Kasus E-KTP Kembali Diangkat, Ganjar Disebut Terima Uang Panas Sebesar USD 500.000
Ganjar Pranowo
Jakarta, Satuju.com - Uang panas E-KTP sebesar USD 500.000 disebut telah diterima Capres nomor urut Ganjar Pranowo. Dalam keterangan sebelumnya Ganjar menolak karena jumlah yang ditawarkan terlalu kecil buatnya yaitu USD 100.000.
Melansir gelora.co, kabar Ganjar terseret isu korupsi E-KTP ini mencuat lagi keterangan usai saksi- saksi kembali diungkit yaitu keterangan Nazaruddin tersebut yaitu Mustoko Weni, Setya Novanto, Miryam S Haryani dan Andi Narogong. Meski kemudian Andi Narogong mencabut keterangannya tersebut.
Hal ini juga diperkuat dengan Analis Pengamat Hukum, Hendarsam Marantoko, terkait dugaan keterlibatan Ganjar Pranowo dalam isu korupsi E-KTP.
Menurutnya, sudah cukup untuk menjadikan Ganjar sebagai tersangka dalam kasus E-KTP karena sudah ada dua alat bukti yang menjadi syarat seseorang tersangka sebagaimana diatur dalam pasal 184 ayat (1) KUHAP.
“Sudah ada dua alat bukti yang menjadi syarat tersangka,” kata Hendarsam kepada Pojoksatu.id, Rabu (15/11/2023).
Hendarsam menuturkan, dua alat bukti yang dimaksud, yakni berupa keterangan Saksi dari Nazaruddin, Setya Novanto, Mustoko Weni, dan Miryam S Haryani.
Selanjutnya bukti surat berupa Arsip Perjalanan Setya Novanto dan Ganjar yang bertemu di Bandara Ngurah Rai tanggal 6 Februari 2011 yang sudah ada di berkas KPK.
“Seharusnya sudah cukup menjadi alat bukti saksi dan petunjuk karena keterangan mereka sesuai dengan satu dengan lainnya,” ujarnya.
“Biasanya pada kasus2 lain di KPK hal ini sudah cukup menjadikan seseorang sebagai tersangka,” tandasnya lagi.
Selain itu, kata dia, bukti lain adanya keterlibatan Ganjar Pranowo dalam kasus korupsi E-KTP yaitu dia pernah mengakui pernah ditawari uang E-KTP.

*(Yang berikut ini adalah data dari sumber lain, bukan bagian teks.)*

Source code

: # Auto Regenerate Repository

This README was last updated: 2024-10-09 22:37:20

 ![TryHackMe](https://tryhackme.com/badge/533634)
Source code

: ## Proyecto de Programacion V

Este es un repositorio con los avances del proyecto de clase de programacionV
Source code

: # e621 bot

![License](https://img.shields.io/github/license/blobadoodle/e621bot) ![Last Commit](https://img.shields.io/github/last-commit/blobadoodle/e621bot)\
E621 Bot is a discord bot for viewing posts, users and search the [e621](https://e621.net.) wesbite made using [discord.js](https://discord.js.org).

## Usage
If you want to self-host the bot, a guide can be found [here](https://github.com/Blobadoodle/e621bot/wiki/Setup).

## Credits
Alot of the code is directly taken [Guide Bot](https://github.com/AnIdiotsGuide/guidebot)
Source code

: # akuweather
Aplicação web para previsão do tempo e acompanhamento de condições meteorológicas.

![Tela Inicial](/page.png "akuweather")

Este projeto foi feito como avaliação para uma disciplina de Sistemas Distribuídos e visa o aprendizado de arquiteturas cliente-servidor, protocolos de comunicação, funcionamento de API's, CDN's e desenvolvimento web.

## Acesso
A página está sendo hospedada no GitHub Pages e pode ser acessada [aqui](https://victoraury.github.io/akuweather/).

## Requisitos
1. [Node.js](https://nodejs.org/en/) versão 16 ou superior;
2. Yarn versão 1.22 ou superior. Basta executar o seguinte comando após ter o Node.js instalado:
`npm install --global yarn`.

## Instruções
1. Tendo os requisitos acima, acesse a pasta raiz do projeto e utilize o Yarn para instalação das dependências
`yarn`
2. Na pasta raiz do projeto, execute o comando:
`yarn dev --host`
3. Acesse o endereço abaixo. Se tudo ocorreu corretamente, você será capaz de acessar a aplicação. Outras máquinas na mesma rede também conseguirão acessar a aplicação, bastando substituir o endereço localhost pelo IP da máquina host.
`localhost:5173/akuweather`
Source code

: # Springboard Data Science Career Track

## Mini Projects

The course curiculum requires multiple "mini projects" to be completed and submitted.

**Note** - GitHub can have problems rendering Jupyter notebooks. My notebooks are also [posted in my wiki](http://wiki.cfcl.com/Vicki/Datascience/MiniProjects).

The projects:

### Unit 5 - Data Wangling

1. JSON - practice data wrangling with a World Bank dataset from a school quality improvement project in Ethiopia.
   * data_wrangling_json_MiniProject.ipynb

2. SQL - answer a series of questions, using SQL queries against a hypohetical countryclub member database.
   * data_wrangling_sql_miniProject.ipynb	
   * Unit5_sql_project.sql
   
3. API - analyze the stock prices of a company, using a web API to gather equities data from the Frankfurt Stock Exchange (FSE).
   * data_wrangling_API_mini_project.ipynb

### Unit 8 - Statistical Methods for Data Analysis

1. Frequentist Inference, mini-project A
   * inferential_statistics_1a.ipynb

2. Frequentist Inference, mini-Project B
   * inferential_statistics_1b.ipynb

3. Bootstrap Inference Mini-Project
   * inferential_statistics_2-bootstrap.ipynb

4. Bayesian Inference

Namun Ganjar menolak, di mana kala itu, seharusnya sebagai pejabat DPR RI ketika mengetahui adanya dugaan tindak pidana harus dilaporkan namun Ganjar tidak melaporkannya.
“Ini melakukan tindak pidana pidana karena membiarkan suatu tindak pidana yang diatur dalam pasal 23 UU Tipikor dan Pasal 421 KUHAP,” tuturnya.
Oleh karena itu, sebagai pengamat yang malang melintasi dunia hukum, dirinya tidak bisa membayangkan moral etik Ganjar apabila menjadi Presiden bisa dipastikan akan memble korupsi karena dugaan keterlibatannya atau track recordnya
“Membiarkan suatu perbuatan korupsi terjadi di depan matanya, bagaimana dia bisa menyampaikan korupsi sebagai pemimpin dan petugas partai yang notabene di akui sendiri olehnya,” tegas Hendarsam.